• [Trabajo requerido]:
A - En el relato del décimo aniversario en Montecarlo, ¿qué periódico leía Jonathan cuando su esposa le dijo que quería irse a casa?
B - Continúa el relato del décimo aniversario en Montecarlo a partir de su última línea.

• [Texto extraído]:

____________________

Un año nos encontramos en medio de una conversación con Scot Jackie Stewart, a quien habíamos conocido en el Grand Prix de Japón. David Coulthard y yo chocamos por accidente en un abarrotado salón de baile. Otro año, al prepararme para un evento, fui a peinarme a la misma hora que Shirley Bassey y ambas conversamos mientras el dueño del lugar secaba su meñique enyesado, que se había humedecido durante el lavado.
Aunque habíamos trabajado duro y habíamos hecho sacrificios, a Jonathan y a mí, como buenos escoceses, nos incomodaban un poco los gastos excesivos y divertirnos tanto, y no siempre creíamos merecerlo.
Como pareja, éramos como uña y mugre, felizmente codependientes. Y, sin embargo, en nuestro décimo aniversario en Montecarlo, mientras avanzábamos sistemáticamente por el programa que habíamos planeado con todo cuidado, comencé a experimentar temor.
Volteé hacia mi marido.
—Quiero irme a casa.
Jonathan leía su International Herald Tribune .
—Necesito ir a casa, Jonathan —lo intenté de nuevo.
Levantó la mirada, arrugando un poco la nariz como si dijera «¿Qué te pasa?».
Luego dejó el periódico.
—¿Qué quieres decir?
—Quiero ir a casa… hoy —respondí.

____________________

(Entradas guardadas)
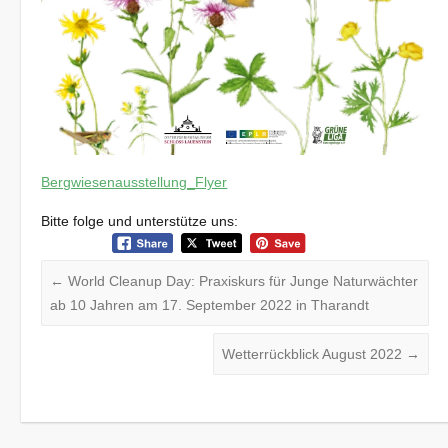
Bergwiesenausstellung_Flyer
Bitte folge und unterstütze uns:
←
World Cleanup Day: Praxiskurs für Junge Naturwächter
ab 10 Jahren am 17. September 2022 in Tharandt
Wetterrückblick August 2022
→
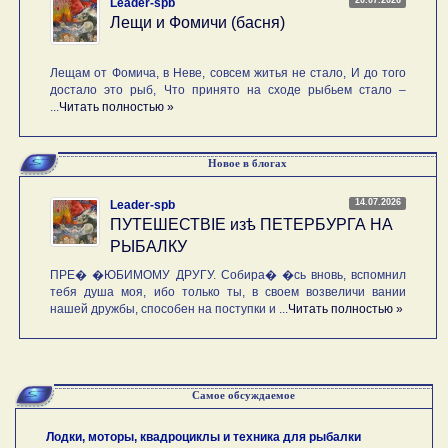
20.07.2026
Leader-spb
Лещи и Фомичи (басня)
Лещам от Фомича, в Неве, совсем житья не стало, И до того
достало это рыб, Что принято на сходе рыбьем стало –
...
Читать полностью »
Новое в блогах
14.07.2026
Leader-spb
ПУТЕШЕСТВIE изѣ ПЕТЕРБУРГА НА
РЫБАЛКУ
ПРЕ� �ЮБИМОМУ ДРУГУ. Собира� �сь вновь, вспомнил
тебя душа моя, ибо только ты, в своем возвеличи вании
нашей дружбы, способен на поступки и ...
Читать полностью »
Самое обсуждаемое
Лодки, моторы, квадроциклы и техника для рыбалки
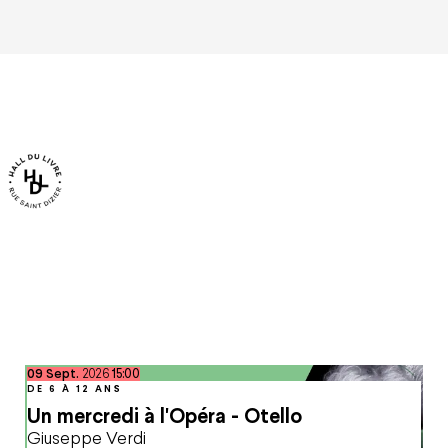
septembre
09
Sept.
2026
15:00
DE 6 À 12 ANS
Un mercredi à l'Opéra - Otello
Giuseppe Verdi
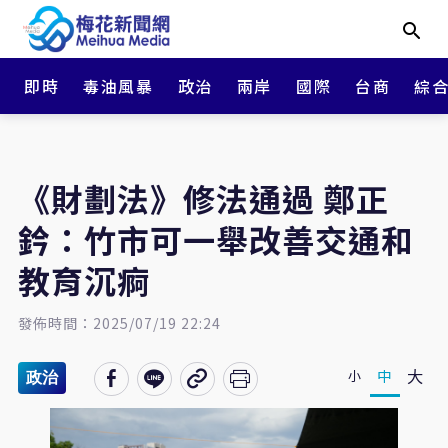
即時
毒油風暴
政治
兩岸
國際
台商
綜
《財劃法》修法通過 鄭正
鈐：竹市可一舉改善交通和
教育沉痾
發佈時間：2025/07/19 22:24
大
中
小
政治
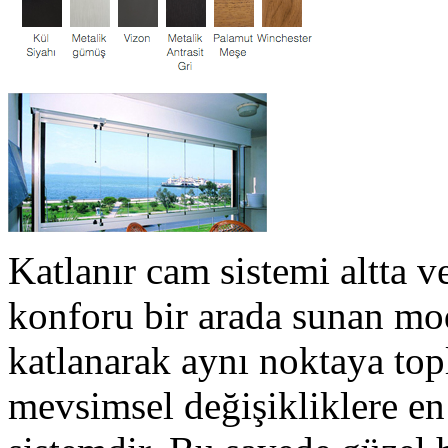
Katlanır cam sistemi altta ve
konforu bir arada sunan mod
katlanarak aynı noktaya top
mevsimsel değişikliklere en 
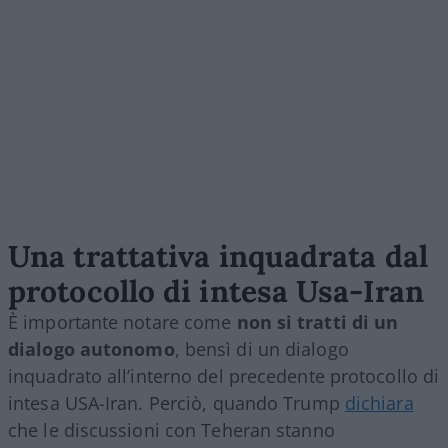
Una trattativa inquadrata dal
protocollo di intesa Usa-Iran
È importante notare come
non si tratti di un
dialogo autonomo
, bensì di un dialogo
inquadrato all’interno del precedente protocollo di
intesa USA-Iran. Perciò, quando Trump
dichiara
che le discussioni con Teheran stanno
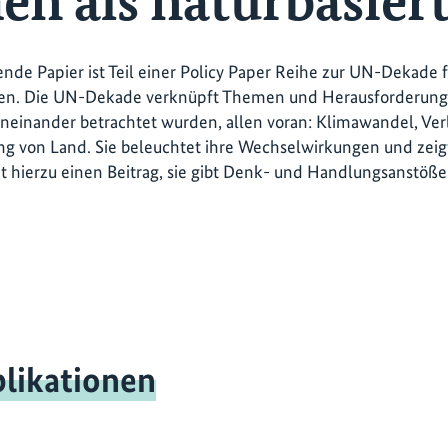
n als naturbasier
ende Papier ist Teil einer Policy Paper Reihe zur UN-Dekade 
n. Die UN-Dekade verknüpft Themen und Herausforderungen
neinander betrachtet wurden, allen voran: Klimawandel, Verl
g von Land. Sie beleuchtet ihre Wechselwirkungen und zeigt
et hierzu einen Beitrag, sie gibt Denk- und Handlungsanstö
likationen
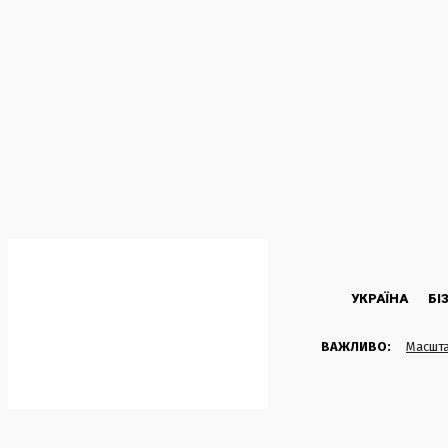
C
38.7
Kyiv
Четвер, 6 Серпня, 2026
УКРАЇНА
БІ
ВАЖЛИВО:
Масшта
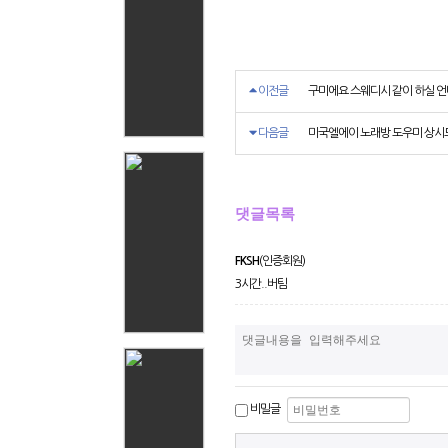
이전글
구미에요 스웨디시 같이 하실 
다음글
미국엘에이 노래방 도우미 상시
댓글목록
FKSH
(인증회원)
3시간..버팀
비밀글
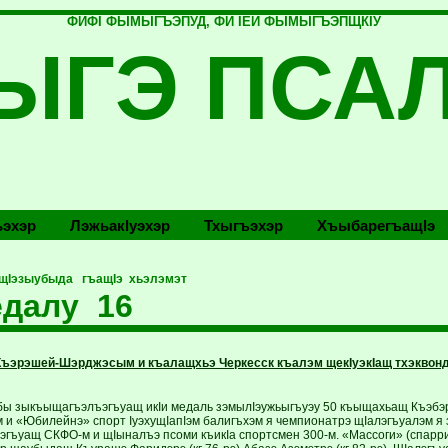
ФИФI ФЫМЫГЪЭПУД, ФИ IЕЙ ФЫМЫГЪЭПЩКIУ
ЫГЭ ПСА
эхэр
Лэжьакlуэхэр
Тхыгъэхэр
Хъыбарегъащlэ
щIэзыубыда гъащIэ хьэлэмэт
далу 16
ъэрэшей-Шэрджэсым и къалащхьэ Черкесск къалэм щекIуэкIащ тхэквон
бы зыкъыщагъэлъэгъуащ икIи медаль зэмылIэужьыгъуэу 50 къыщахьащ Къэбэ
 и «Юбилейнэ» спорт IуэхущIапIэм балигъхэм я чемпионатрэ щIалэгъуалэм я з
ъэгъуащ СКФО-м и щIыналъэ псоми къикIа спортсмен 300-м. «Массоги» (спарри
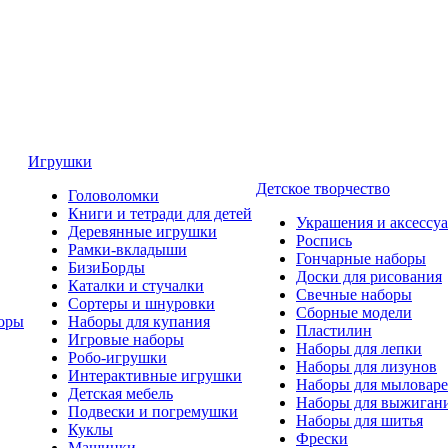
Игрушки
Детское творчество
Головоломки
Книги и тетради для детей
Украшения и аксессу
Деревянные игрушки
Роспись
Рамки-вкладыши
Гончарные наборы
БизиБорды
Доски для рисования
Каталки и стучалки
Свечные наборы
Сортеры и шнуровки
Сборные модели
оры
Наборы для купания
Пластилин
Игровые наборы
Наборы для лепки
Робо-игрушки
Наборы для лизунов
Интерактивные игрушки
Наборы для мыловар
Детская мебель
Наборы для выжиган
Подвески и погремушки
Наборы для шитья
Куклы
Фрески
Машинки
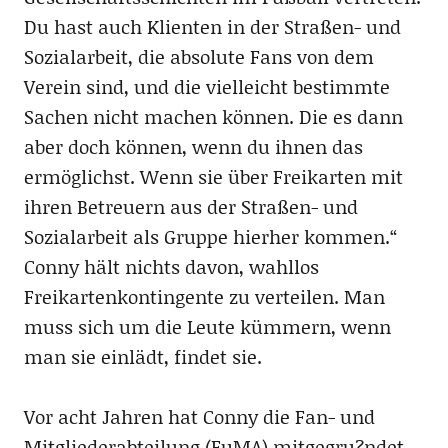
Du hast auch Klienten in der Straßen- und
Sozialarbeit, die absolute Fans von dem
Verein sind, und die vielleicht bestimmte
Sachen nicht machen können. Die es dann
aber doch können, wenn du ihnen das
ermöglichst. Wenn sie über Freikarten mit
ihren Betreuern aus der Straßen- und
Sozialarbeit als Gruppe hierher kommen.“
Conny hält nichts davon, wahllos
Freikartenkontingente zu verteilen. Man
muss sich um die Leute kümmern, wenn
man sie einlädt, findet sie.
Vor acht Jahren hat Conny die Fan- und
Mitgliederabteilung (FuMA) mitgegru?ndet,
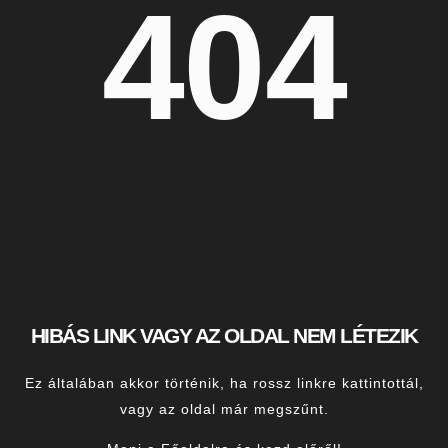
404
HIBÁS LINK VAGY AZ OLDAL NEM LÉTEZIK
Ez általában akkor történik, ha rossz linkre kattintottál,
vagy az oldal már megszűnt.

____________________

• [Respuestas del ejercicio]:
A - El International Herald Tribune.

B -
—No entiendo, ¿qué pasa? La estamos pasando increíble y el hotel en Niza está reservado, no podemos levantarnos e irnos sin más… Además, podríamos ir a ver tu exposición favorita en el Musée Marc Chagall y caminar por la Promenade des Anglais, que te encanta.
—No sé qué pasa, pero voy a hacer las maletas y veré si puedo conseguir un vuelo más temprano.
—Ay, por el amor de Dios…
Hizo una pausa mientras me observaba, y luego, a sabiendas de que no tenía sentido discutir, dijo con desaliento:
—Ok, déjame comprobar si hay algún vuelo. Será difícil, ya sabes que este es el día más complicado porque toda la gente viaja de regreso. Justo por eso íbamos a quedarnos, para evitar las multitudes.
—De hecho, quiero volver sola a casa. Quiero decir, solo yo. Tú quédate y disfruta. Iré a preguntarle al concierge por los vuelos. Quédate y termina de leer tu periódico.
Me levanté y dejé a Jonathan sentado ahí, con su croissant a medio comer en la mano y una expresión de desconcierto en el rostro mientras me veía alejarme.
Y eso fue todo.
Ese fue el momento en que terminó mi matrimonio de veinte años. ¿Cómo puede algo tan especial sentirse de repente vacío y sin sentido? ¿Empezó después de descubrir que mi marido tenía cáncer, apenas unas semanas antes de la muerte de mi madre? Yo había seguido adelante, trabajando aún más duro entre los viajes a Escocia y cuidando a Jonathan cuando me encontraba en casa. El cáncer de mi madre duró cuatro años y nunca se recuperó. El de Jonathan se pudo tratar y, por fortuna, después de meses de quimio y radioterapia, se recuperó. Pero la vida no volvió a ser la misma; la preocupación, siempre presente, se cernía sobre nosotros. Esas cosas cambian tu forma de pensar acerca de la vida.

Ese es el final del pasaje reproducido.